(Joint position lists)
=== Begin Enclosure ===

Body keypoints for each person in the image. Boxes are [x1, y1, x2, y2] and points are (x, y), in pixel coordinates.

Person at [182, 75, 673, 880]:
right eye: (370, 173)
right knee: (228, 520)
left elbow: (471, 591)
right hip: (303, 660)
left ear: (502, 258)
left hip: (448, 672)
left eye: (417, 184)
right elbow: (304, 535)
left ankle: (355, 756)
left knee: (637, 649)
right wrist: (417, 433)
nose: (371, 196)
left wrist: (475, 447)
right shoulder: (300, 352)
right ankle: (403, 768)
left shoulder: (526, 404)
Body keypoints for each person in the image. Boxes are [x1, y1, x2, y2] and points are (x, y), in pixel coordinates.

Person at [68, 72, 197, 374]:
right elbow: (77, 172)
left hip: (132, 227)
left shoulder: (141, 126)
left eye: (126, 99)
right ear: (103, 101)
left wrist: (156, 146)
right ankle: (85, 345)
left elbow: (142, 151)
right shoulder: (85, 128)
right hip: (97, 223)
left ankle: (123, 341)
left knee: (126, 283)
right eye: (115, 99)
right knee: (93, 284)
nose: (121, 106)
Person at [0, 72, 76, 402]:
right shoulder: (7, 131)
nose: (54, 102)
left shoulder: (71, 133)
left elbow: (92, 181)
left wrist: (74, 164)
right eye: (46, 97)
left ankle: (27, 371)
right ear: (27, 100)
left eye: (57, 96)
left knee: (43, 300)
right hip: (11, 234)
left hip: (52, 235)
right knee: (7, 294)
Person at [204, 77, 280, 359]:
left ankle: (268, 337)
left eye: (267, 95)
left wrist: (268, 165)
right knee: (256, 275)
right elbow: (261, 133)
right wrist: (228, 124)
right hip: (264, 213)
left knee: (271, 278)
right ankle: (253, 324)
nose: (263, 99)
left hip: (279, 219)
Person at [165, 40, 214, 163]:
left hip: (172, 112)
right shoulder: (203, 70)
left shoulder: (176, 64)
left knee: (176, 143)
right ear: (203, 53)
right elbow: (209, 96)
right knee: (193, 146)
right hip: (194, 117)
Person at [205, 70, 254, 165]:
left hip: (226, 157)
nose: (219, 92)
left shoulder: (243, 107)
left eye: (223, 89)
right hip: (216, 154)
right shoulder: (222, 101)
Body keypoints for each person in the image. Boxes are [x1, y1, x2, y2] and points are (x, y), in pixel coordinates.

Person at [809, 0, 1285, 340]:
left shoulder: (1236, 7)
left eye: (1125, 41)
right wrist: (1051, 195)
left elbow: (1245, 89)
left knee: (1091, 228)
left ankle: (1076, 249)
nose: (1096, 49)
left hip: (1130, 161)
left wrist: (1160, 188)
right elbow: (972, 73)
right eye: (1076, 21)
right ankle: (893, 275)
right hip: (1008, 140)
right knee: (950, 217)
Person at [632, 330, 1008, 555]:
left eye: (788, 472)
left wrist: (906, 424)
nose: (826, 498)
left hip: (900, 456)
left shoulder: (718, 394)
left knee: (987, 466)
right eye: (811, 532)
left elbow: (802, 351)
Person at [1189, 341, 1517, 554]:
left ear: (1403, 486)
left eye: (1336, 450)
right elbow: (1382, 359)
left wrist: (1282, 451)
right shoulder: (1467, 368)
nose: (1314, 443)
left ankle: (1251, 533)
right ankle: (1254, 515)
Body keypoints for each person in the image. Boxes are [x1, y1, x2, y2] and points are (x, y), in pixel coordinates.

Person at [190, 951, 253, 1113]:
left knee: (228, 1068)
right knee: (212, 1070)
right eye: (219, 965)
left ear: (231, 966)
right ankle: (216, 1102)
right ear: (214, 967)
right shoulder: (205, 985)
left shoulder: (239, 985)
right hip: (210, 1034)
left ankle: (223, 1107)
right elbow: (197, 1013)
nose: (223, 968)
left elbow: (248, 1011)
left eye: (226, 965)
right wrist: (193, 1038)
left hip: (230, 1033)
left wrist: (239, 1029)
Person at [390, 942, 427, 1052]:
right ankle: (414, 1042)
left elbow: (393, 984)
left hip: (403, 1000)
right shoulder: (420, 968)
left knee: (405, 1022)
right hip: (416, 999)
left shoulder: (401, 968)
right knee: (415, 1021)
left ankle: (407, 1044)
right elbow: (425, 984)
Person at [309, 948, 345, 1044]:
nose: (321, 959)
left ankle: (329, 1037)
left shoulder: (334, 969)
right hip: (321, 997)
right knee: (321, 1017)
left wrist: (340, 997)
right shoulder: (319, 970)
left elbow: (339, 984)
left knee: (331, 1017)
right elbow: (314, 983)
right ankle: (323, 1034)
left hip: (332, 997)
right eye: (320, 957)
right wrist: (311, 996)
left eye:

=== End Enclosure ===

Every entry that appears above should be duplicated exactly.

Body keypoints for each person in the image. Boxes are [x1, y1, x2, y2] and points are (x, y), in pixel coordinates.

Person at [182, 75, 673, 880]:
right eye: (370, 173)
right knee: (228, 520)
left elbow: (471, 591)
right hip: (303, 660)
left ear: (502, 258)
left hip: (448, 672)
left eye: (417, 184)
right elbow: (304, 535)
left ankle: (355, 756)
left knee: (637, 649)
right wrist: (417, 433)
nose: (371, 196)
left wrist: (475, 447)
right shoulder: (300, 352)
right ankle: (403, 768)
left shoulder: (526, 404)
Body keypoints for each person in the image. Boxes are [x1, y1, x2, y2] and points are (x, y), in pixel coordinates.

Person at [68, 72, 197, 374]:
right elbow: (77, 172)
left hip: (132, 227)
left shoulder: (141, 126)
left eye: (126, 99)
right ear: (103, 101)
left wrist: (156, 146)
right ankle: (85, 345)
left elbow: (142, 151)
right shoulder: (85, 128)
right hip: (97, 223)
left ankle: (123, 341)
left knee: (126, 283)
right eye: (115, 99)
right knee: (93, 284)
nose: (121, 106)
Person at [0, 72, 76, 402]:
right shoulder: (7, 131)
nose: (54, 102)
left shoulder: (71, 133)
left elbow: (92, 181)
left wrist: (74, 164)
right eye: (46, 97)
left ankle: (27, 371)
right ear: (27, 100)
left eye: (57, 96)
left knee: (43, 300)
right hip: (11, 234)
left hip: (52, 235)
right knee: (7, 294)
Person at [204, 77, 280, 359]:
left ankle: (268, 337)
left eye: (267, 95)
left wrist: (268, 165)
right knee: (256, 275)
right elbow: (261, 133)
right wrist: (228, 124)
right hip: (264, 213)
left knee: (271, 278)
right ankle: (253, 324)
nose: (263, 99)
left hip: (279, 219)
Person at [165, 40, 214, 163]:
left hip: (172, 112)
right shoulder: (203, 70)
left shoulder: (176, 64)
left knee: (176, 143)
right ear: (203, 53)
right elbow: (209, 96)
right knee: (193, 146)
right hip: (194, 117)
Person at [205, 70, 254, 165]:
left hip: (226, 157)
nose: (219, 92)
left shoulder: (243, 107)
left eye: (223, 89)
right hip: (216, 154)
right shoulder: (222, 101)
Body keypoints for each person in the image. Boxes are [x1, y1, x2, y2] and points are (x, y), in pixel coordinates.

Person at [809, 0, 1285, 340]:
left shoulder: (1236, 7)
left eye: (1125, 41)
right wrist: (1051, 195)
left elbow: (1245, 89)
left knee: (1091, 228)
left ankle: (1076, 249)
nose: (1096, 49)
left hip: (1130, 161)
left wrist: (1160, 188)
right elbow: (972, 73)
right eye: (1076, 21)
right ankle: (893, 275)
right hip: (1008, 140)
right knee: (950, 217)
Person at [632, 330, 1008, 555]:
left eye: (788, 472)
left wrist: (906, 424)
nose: (826, 498)
left hip: (900, 456)
left shoulder: (718, 394)
left knee: (987, 466)
right eye: (811, 532)
left elbow: (802, 351)
Person at [1189, 341, 1517, 554]:
left ear: (1403, 486)
left eye: (1336, 450)
right elbow: (1382, 359)
left wrist: (1282, 451)
right shoulder: (1467, 368)
nose: (1314, 443)
left ankle: (1251, 533)
right ankle: (1254, 515)
Body keypoints for each person in the image. Boxes are [x1, y1, x2, y2] and points are (x, y), in pixel coordinates.

Person at [190, 951, 253, 1113]:
left knee: (228, 1068)
right knee: (212, 1070)
right eye: (219, 965)
left ear: (231, 966)
right ankle: (216, 1102)
right ear: (214, 967)
right shoulder: (205, 985)
left shoulder: (239, 985)
right hip: (210, 1034)
left ankle: (223, 1107)
right elbow: (197, 1013)
nose: (223, 968)
left elbow: (248, 1011)
left eye: (226, 965)
right wrist: (193, 1038)
left hip: (230, 1033)
left wrist: (239, 1029)
Person at [390, 942, 427, 1052]:
right ankle: (414, 1042)
left elbow: (393, 984)
left hip: (403, 1000)
right shoulder: (420, 968)
left knee: (405, 1022)
right hip: (416, 999)
left shoulder: (401, 968)
right knee: (415, 1021)
left ankle: (407, 1044)
right elbow: (425, 984)
Person at [309, 948, 345, 1044]:
nose: (321, 959)
left ankle: (329, 1037)
left shoulder: (334, 969)
right hip: (321, 997)
right knee: (321, 1017)
left wrist: (340, 997)
right shoulder: (319, 970)
left elbow: (339, 984)
left knee: (331, 1017)
right elbow: (314, 983)
right ankle: (323, 1034)
left hip: (332, 997)
right eye: (320, 957)
right wrist: (311, 996)
left eye:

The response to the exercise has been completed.